START Records for the task
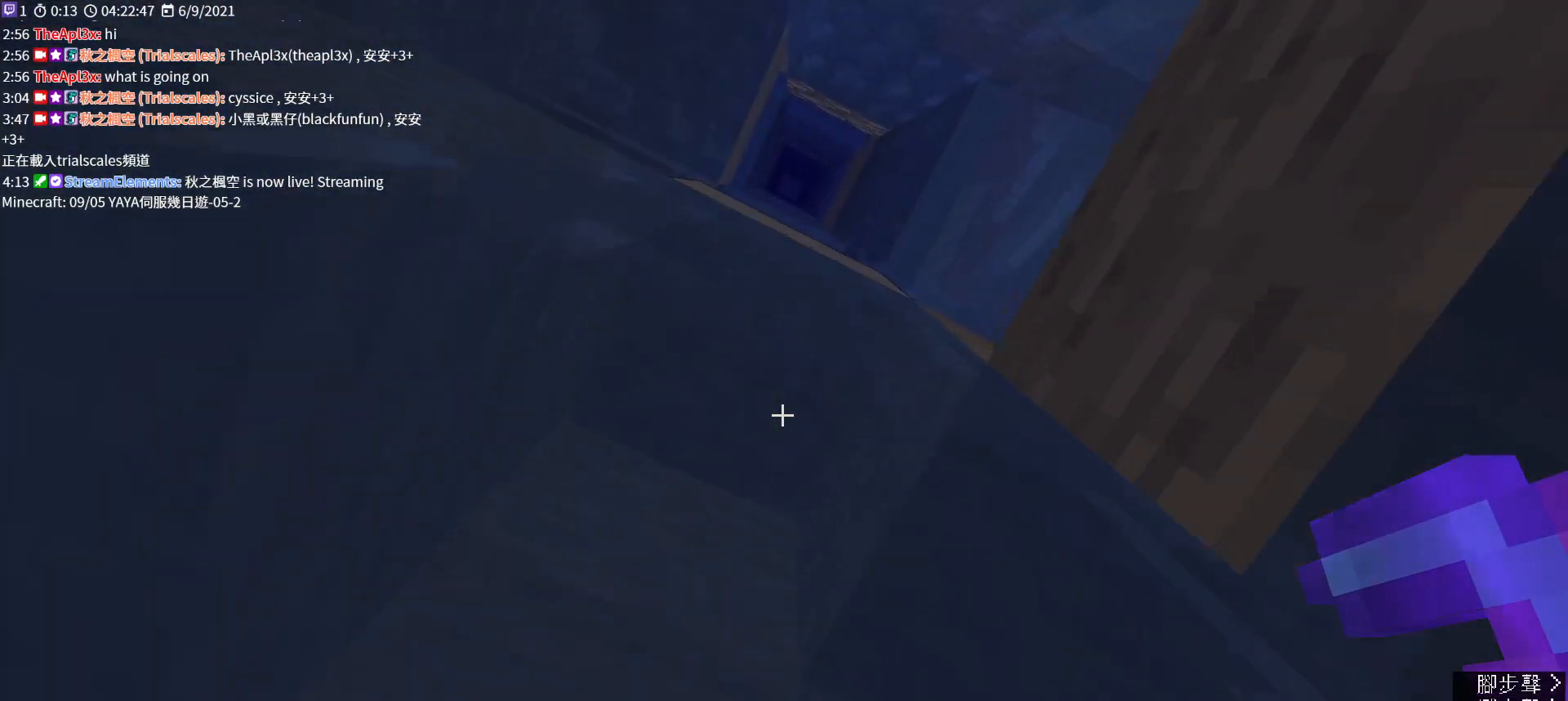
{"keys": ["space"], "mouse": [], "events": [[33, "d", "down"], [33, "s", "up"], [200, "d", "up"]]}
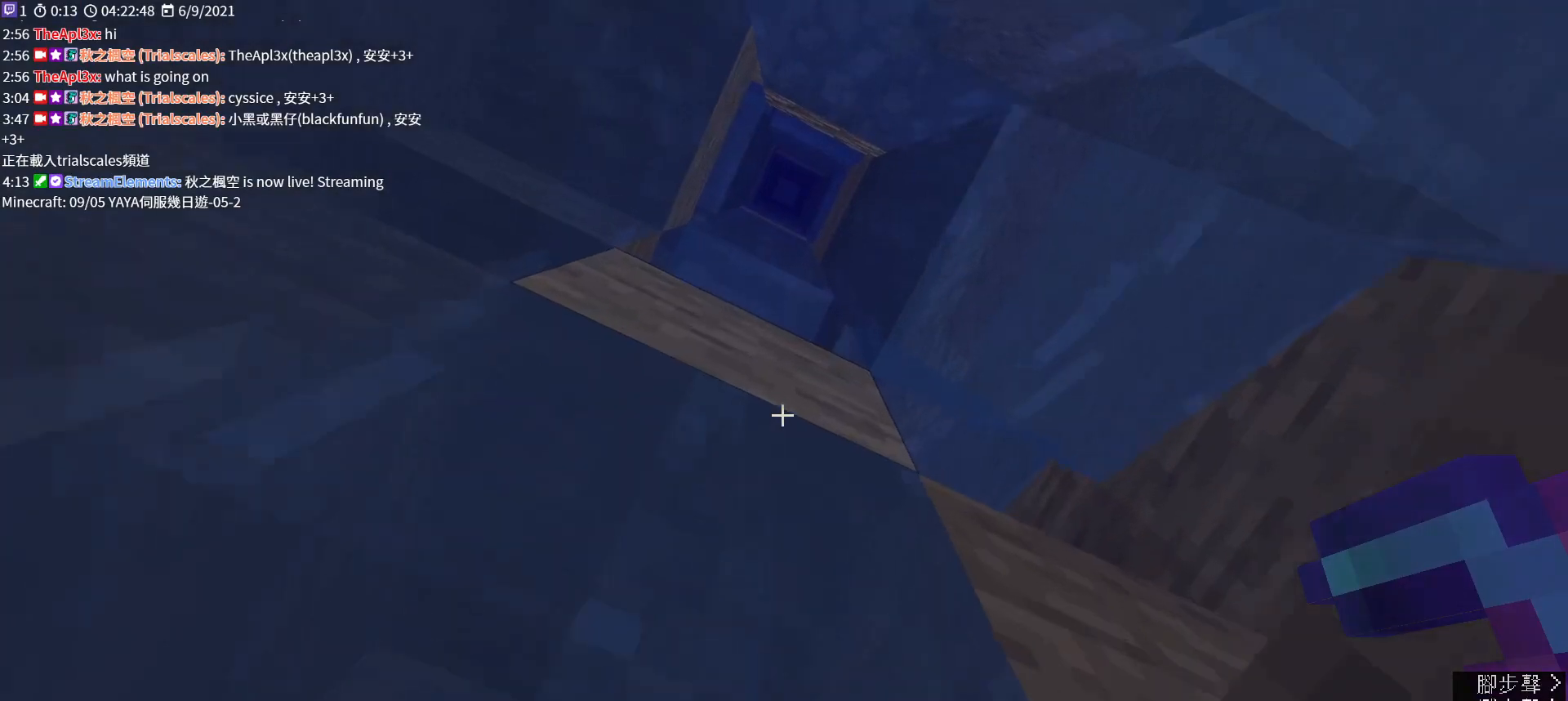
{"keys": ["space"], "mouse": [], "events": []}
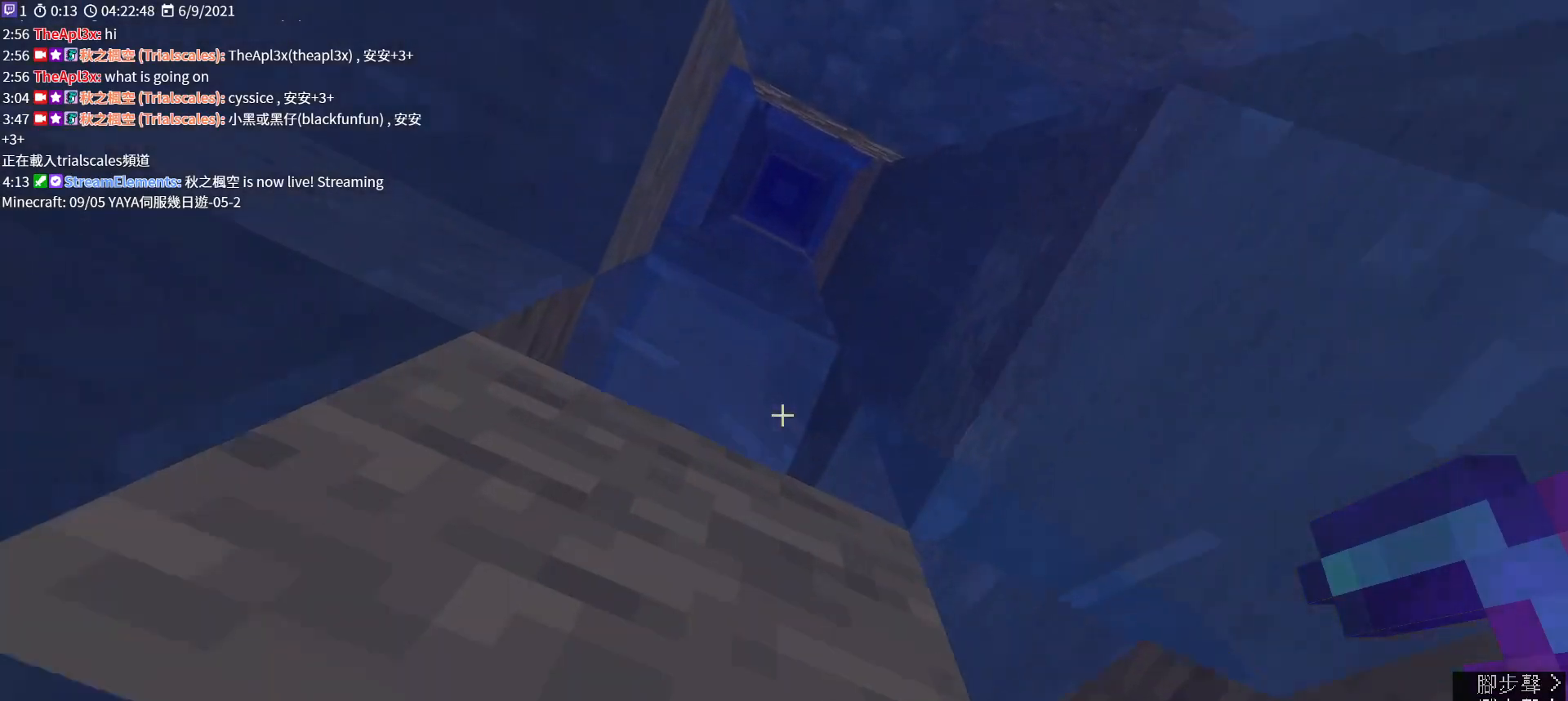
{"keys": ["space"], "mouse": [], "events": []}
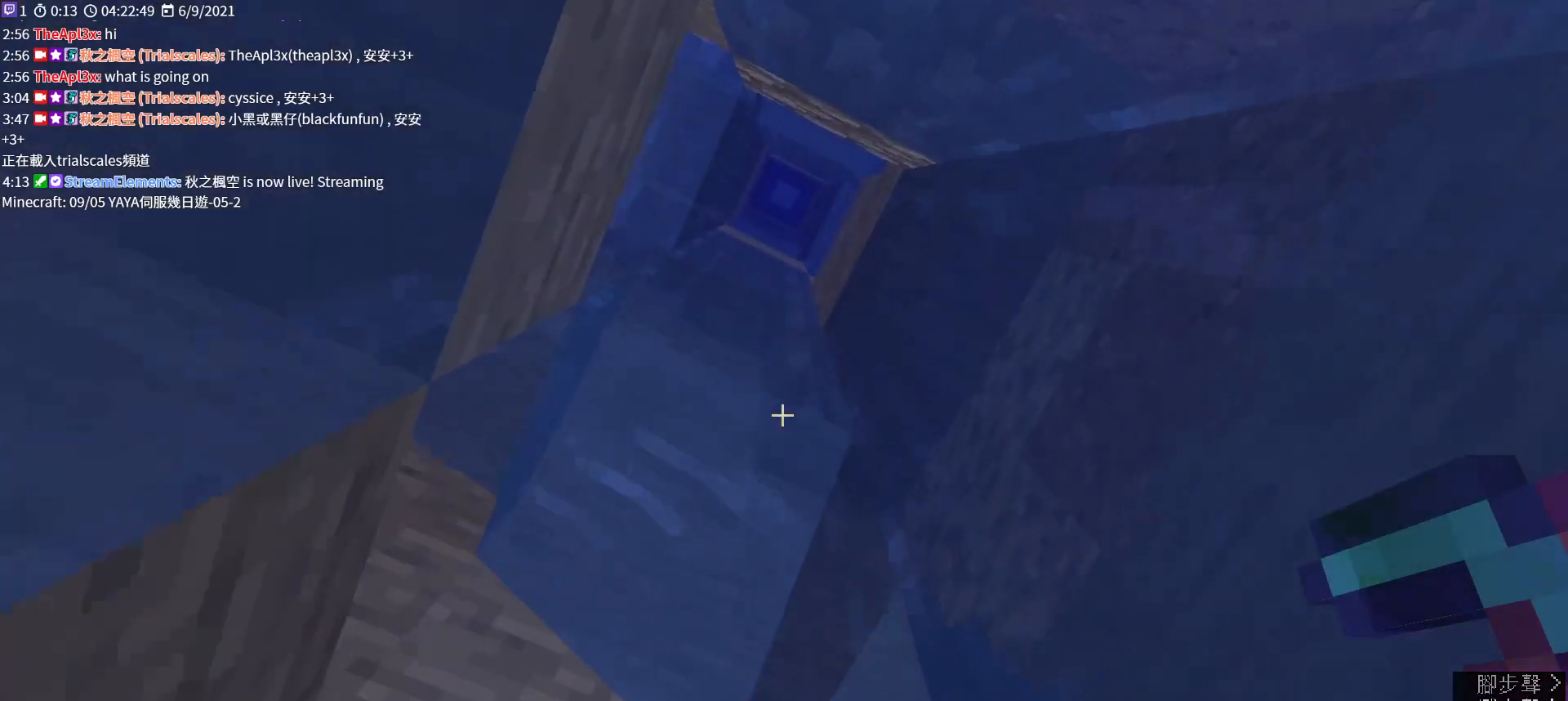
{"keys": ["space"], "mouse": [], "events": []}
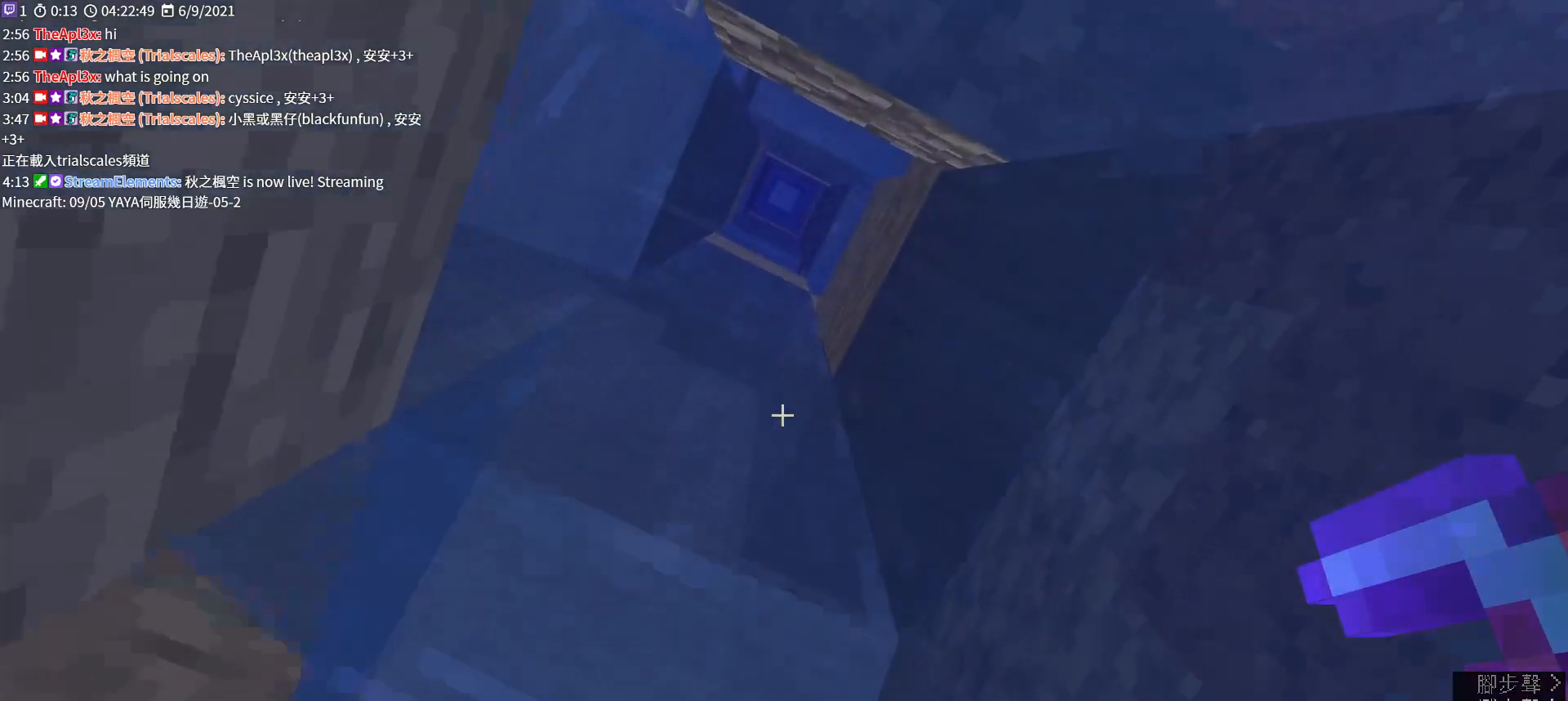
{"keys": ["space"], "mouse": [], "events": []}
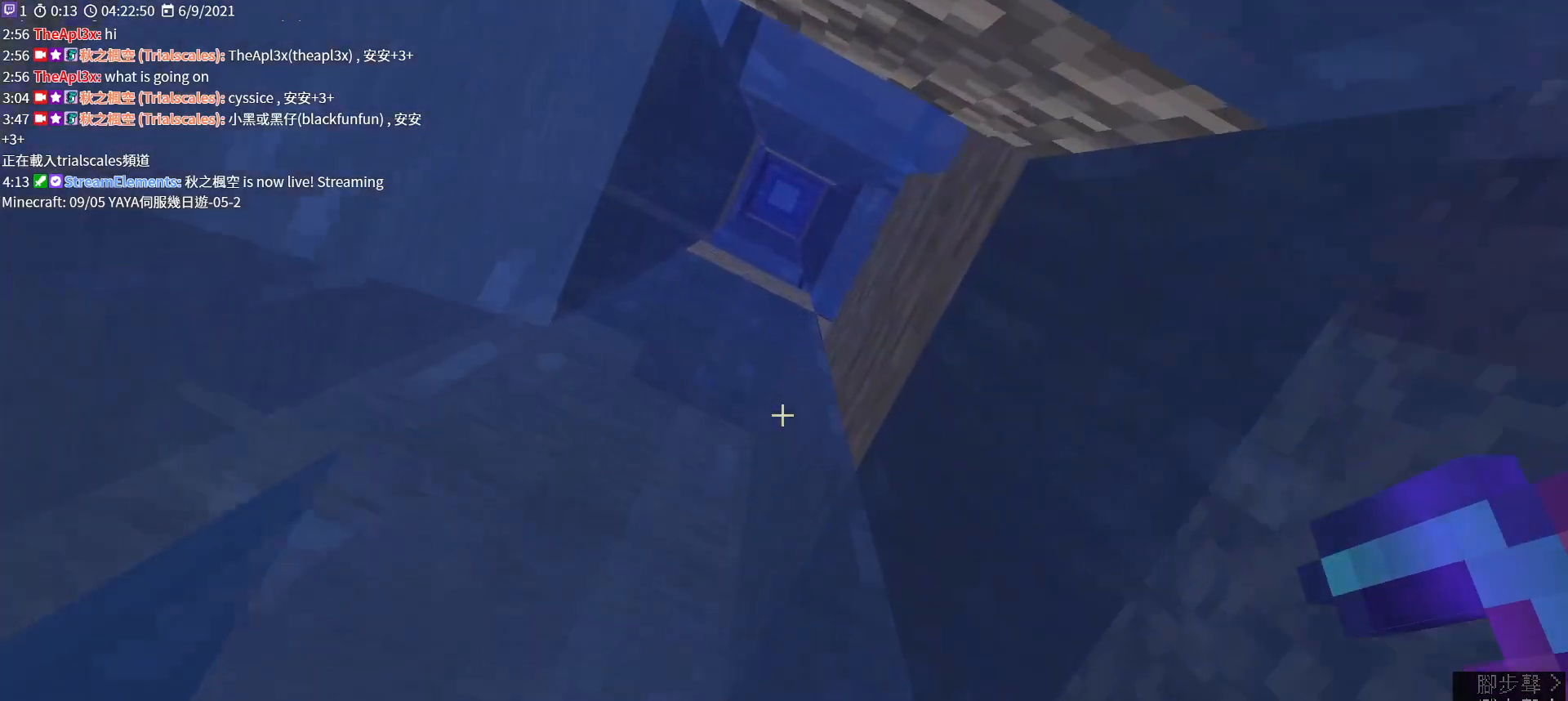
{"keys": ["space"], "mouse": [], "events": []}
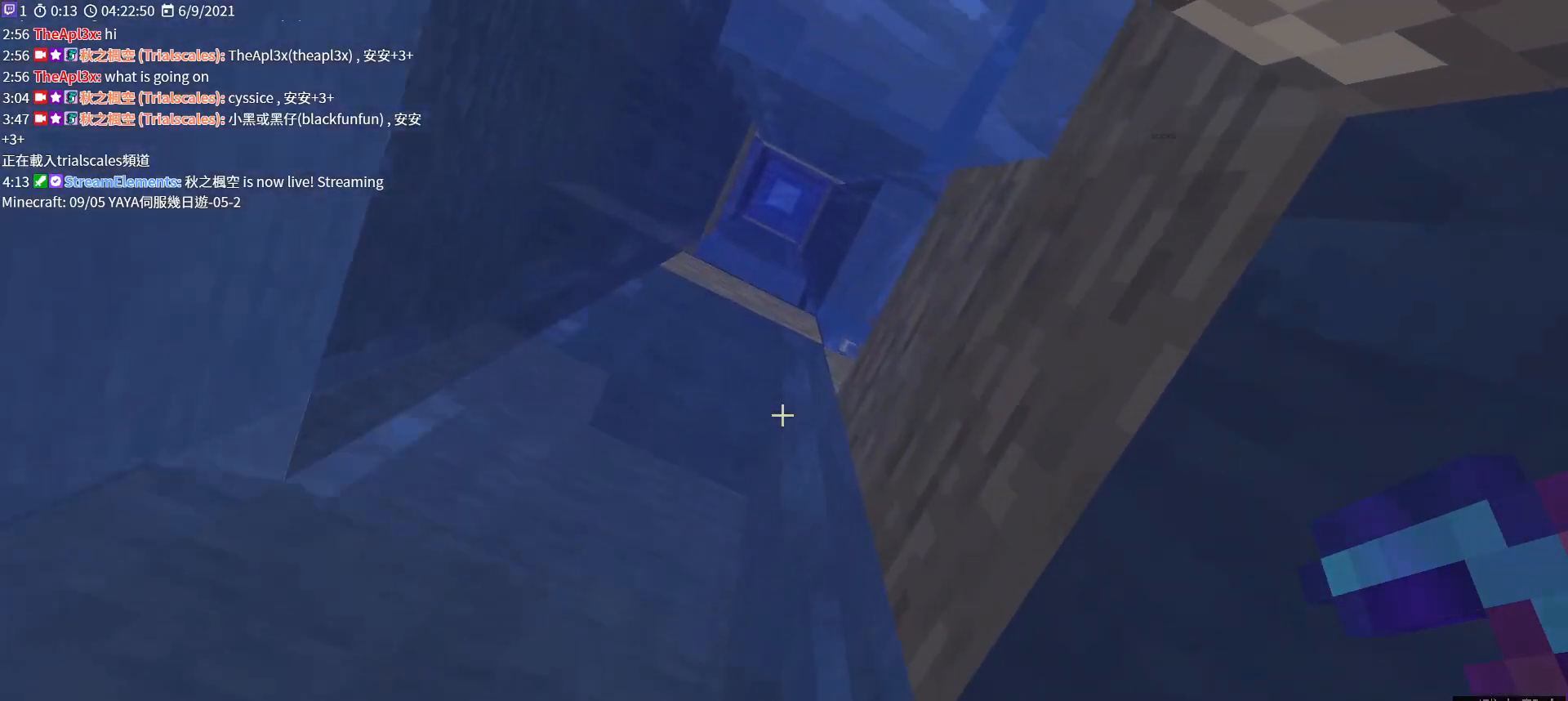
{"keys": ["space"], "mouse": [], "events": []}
END Records for the task
**Goal of the exercise**
Return every entry above word for word, and include no images.

**Answer to this problem**
{"keys": ["space"], "mouse": [], "events": [[33, "d", "down"], [33, "s", "up"], [200, "d", "up"]]}
{"keys": ["space"], "mouse": [], "events": []}
{"keys": ["space"], "mouse": [], "events": []}
{"keys": ["space"], "mouse": [], "events": []}
{"keys": ["space"], "mouse": [], "events": []}
{"keys": ["space"], "mouse": [], "events": []}
{"keys": ["space"], "mouse": [], "events": []}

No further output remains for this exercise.